Material to process:
============

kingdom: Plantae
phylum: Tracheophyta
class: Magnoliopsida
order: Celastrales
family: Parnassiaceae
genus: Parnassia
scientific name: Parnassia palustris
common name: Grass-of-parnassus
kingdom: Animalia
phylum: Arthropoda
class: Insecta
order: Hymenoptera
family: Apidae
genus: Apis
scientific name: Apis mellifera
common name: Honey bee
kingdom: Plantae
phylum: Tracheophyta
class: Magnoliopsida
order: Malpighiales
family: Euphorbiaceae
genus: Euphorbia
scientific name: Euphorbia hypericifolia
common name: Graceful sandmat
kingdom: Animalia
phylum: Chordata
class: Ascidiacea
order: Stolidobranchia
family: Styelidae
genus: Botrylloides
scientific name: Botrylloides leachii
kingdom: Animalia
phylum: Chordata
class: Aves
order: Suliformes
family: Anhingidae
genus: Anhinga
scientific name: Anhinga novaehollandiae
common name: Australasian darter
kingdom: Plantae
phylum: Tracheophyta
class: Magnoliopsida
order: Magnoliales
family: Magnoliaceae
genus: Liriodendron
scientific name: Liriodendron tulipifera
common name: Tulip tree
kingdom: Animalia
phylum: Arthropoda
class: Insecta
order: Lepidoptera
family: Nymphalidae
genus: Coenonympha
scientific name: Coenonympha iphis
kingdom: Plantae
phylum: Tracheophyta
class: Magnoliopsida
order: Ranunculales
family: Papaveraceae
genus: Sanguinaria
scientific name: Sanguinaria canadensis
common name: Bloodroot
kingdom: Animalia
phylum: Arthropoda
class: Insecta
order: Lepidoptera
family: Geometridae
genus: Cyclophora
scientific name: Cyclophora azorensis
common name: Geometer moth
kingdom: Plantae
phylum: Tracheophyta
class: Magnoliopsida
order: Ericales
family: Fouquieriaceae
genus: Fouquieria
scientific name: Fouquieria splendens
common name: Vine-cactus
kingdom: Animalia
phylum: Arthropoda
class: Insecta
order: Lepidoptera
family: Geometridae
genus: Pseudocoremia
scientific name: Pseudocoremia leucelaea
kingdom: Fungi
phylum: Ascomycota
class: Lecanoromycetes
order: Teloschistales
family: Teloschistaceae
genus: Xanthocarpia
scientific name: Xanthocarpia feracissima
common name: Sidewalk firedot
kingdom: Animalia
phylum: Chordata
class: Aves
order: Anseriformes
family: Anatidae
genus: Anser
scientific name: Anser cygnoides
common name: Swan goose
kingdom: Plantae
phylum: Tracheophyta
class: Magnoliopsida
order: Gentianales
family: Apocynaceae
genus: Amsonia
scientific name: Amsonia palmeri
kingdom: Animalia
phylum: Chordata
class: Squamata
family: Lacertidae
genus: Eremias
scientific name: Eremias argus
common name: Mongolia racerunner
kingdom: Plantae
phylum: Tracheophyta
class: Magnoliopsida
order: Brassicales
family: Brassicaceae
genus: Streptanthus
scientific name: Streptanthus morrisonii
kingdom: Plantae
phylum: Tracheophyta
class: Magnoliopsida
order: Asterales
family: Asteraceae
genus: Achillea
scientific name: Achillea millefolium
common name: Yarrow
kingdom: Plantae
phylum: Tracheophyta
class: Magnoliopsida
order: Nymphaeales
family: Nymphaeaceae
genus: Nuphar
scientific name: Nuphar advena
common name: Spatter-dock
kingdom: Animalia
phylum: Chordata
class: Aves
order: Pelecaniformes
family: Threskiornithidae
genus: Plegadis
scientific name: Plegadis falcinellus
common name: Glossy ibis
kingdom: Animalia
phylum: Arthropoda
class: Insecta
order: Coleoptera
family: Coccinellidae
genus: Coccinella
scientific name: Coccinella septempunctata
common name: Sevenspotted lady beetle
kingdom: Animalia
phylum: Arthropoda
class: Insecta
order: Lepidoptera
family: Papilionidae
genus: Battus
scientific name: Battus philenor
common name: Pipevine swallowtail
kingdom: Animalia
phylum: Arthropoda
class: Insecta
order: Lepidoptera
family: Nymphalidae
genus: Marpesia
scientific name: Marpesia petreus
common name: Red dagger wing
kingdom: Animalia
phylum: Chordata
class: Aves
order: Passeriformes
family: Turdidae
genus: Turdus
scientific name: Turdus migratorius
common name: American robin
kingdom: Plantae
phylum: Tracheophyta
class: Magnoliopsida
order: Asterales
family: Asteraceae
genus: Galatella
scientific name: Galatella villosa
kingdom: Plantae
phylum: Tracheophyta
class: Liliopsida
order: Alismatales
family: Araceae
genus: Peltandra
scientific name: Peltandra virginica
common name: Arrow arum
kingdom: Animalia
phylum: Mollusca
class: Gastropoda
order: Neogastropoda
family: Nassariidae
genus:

============

Aim: Write out every line of the material above word for word, keeping the lines in their original order.

Result of this task:
kingdom: Plantae
phylum: Tracheophyta
class: Magnoliopsida
order: Celastrales
family: Parnassiaceae
genus: Parnassia
scientific name: Parnassia palustris
common name: Grass-of-parnassus
kingdom: Animalia
phylum: Arthropoda
class: Insecta
order: Hymenoptera
family: Apidae
genus: Apis
scientific name: Apis mellifera
common name: Honey bee
kingdom: Plantae
phylum: Tracheophyta
class: Magnoliopsida
order: Malpighiales
family: Euphorbiaceae
genus: Euphorbia
scientific name: Euphorbia hypericifolia
common name: Graceful sandmat
kingdom: Animalia
phylum: Chordata
class: Ascidiacea
order: Stolidobranchia
family: Styelidae
genus: Botrylloides
scientific name: Botrylloides leachii
kingdom: Animalia
phylum: Chordata
class: Aves
order: Suliformes
family: Anhingidae
genus: Anhinga
scientific name: Anhinga novaehollandiae
common name: Australasian darter
kingdom: Plantae
phylum: Tracheophyta
class: Magnoliopsida
order: Magnoliales
family: Magnoliaceae
genus: Liriodendron
scientific name: Liriodendron tulipifera
common name: Tulip tree
kingdom: Animalia
phylum: Arthropoda
class: Insecta
order: Lepidoptera
family: Nymphalidae
genus: Coenonympha
scientific name: Coenonympha iphis
kingdom: Plantae
phylum: Tracheophyta
class: Magnoliopsida
order: Ranunculales
family: Papaveraceae
genus: Sanguinaria
scientific name: Sanguinaria canadensis
common name: Bloodroot
kingdom: Animalia
phylum: Arthropoda
class: Insecta
order: Lepidoptera
family: Geometridae
genus: Cyclophora
scientific name: Cyclophora azorensis
common name: Geometer moth
kingdom: Plantae
phylum: Tracheophyta
class: Magnoliopsida
order: Ericales
family: Fouquieriaceae
genus: Fouquieria
scientific name: Fouquieria splendens
common name: Vine-cactus
kingdom: Animalia
phylum: Arthropoda
class: Insecta
order: Lepidoptera
family: Geometridae
genus: Pseudocoremia
scientific name: Pseudocoremia leucelaea
kingdom: Fungi
phylum: Ascomycota
class: Lecanoromycetes
order: Teloschistales
family: Teloschistaceae
genus: Xanthocarpia
scientific name: Xanthocarpia feracissima
common name: Sidewalk firedot
kingdom: Animalia
phylum: Chordata
class: Aves
order: Anseriformes
family: Anatidae
genus: Anser
scientific name: Anser cygnoides
common name: Swan goose
kingdom: Plantae
phylum: Tracheophyta
class: Magnoliopsida
order: Gentianales
family: Apocynaceae
genus: Amsonia
scientific name: Amsonia palmeri
kingdom: Animalia
phylum: Chordata
class: Squamata
family: Lacertidae
genus: Eremias
scientific name: Eremias argus
common name: Mongolia racerunner
kingdom: Plantae
phylum: Tracheophyta
class: Magnoliopsida
order: Brassicales
family: Brassicaceae
genus: Streptanthus
scientific name: Streptanthus morrisonii
kingdom: Plantae
phylum: Tracheophyta
class: Magnoliopsida
order: Asterales
family: Asteraceae
genus: Achillea
scientific name: Achillea millefolium
common name: Yarrow
kingdom: Plantae
phylum: Tracheophyta
class: Magnoliopsida
order: Nymphaeales
family: Nymphaeaceae
genus: Nuphar
scientific name: Nuphar advena
common name: Spatter-dock
kingdom: Animalia
phylum: Chordata
class: Aves
order: Pelecaniformes
family: Threskiornithidae
genus: Plegadis
scientific name: Plegadis falcinellus
common name: Glossy ibis
kingdom: Animalia
phylum: Arthropoda
class: Insecta
order: Coleoptera
family: Coccinellidae
genus: Coccinella
scientific name: Coccinella septempunctata
common name: Sevenspotted lady beetle
kingdom: Animalia
phylum: Arthropoda
class: Insecta
order: Lepidoptera
family: Papilionidae
genus: Battus
scientific name: Battus philenor
common name: Pipevine swallowtail
kingdom: Animalia
phylum: Arthropoda
class: Insecta
order: Lepidoptera
family: Nymphalidae
genus: Marpesia
scientific name: Marpesia petreus
common name: Red dagger wing
kingdom: Animalia
phylum: Chordata
class: Aves
order: Passeriformes
family: Turdidae
genus: Turdus
scientific name: Turdus migratorius
common name: American robin
kingdom: Plantae
phylum: Tracheophyta
class: Magnoliopsida
order: Asterales
family: Asteraceae
genus: Galatella
scientific name: Galatella villosa
kingdom: Plantae
phylum: Tracheophyta
class: Liliopsida
order: Alismatales
family: Araceae
genus: Peltandra
scientific name: Peltandra virginica
common name: Arrow arum
kingdom: Animalia
phylum: Mollusca
class: Gastropoda
order: Neogastropoda
family: Nassariidae
genus:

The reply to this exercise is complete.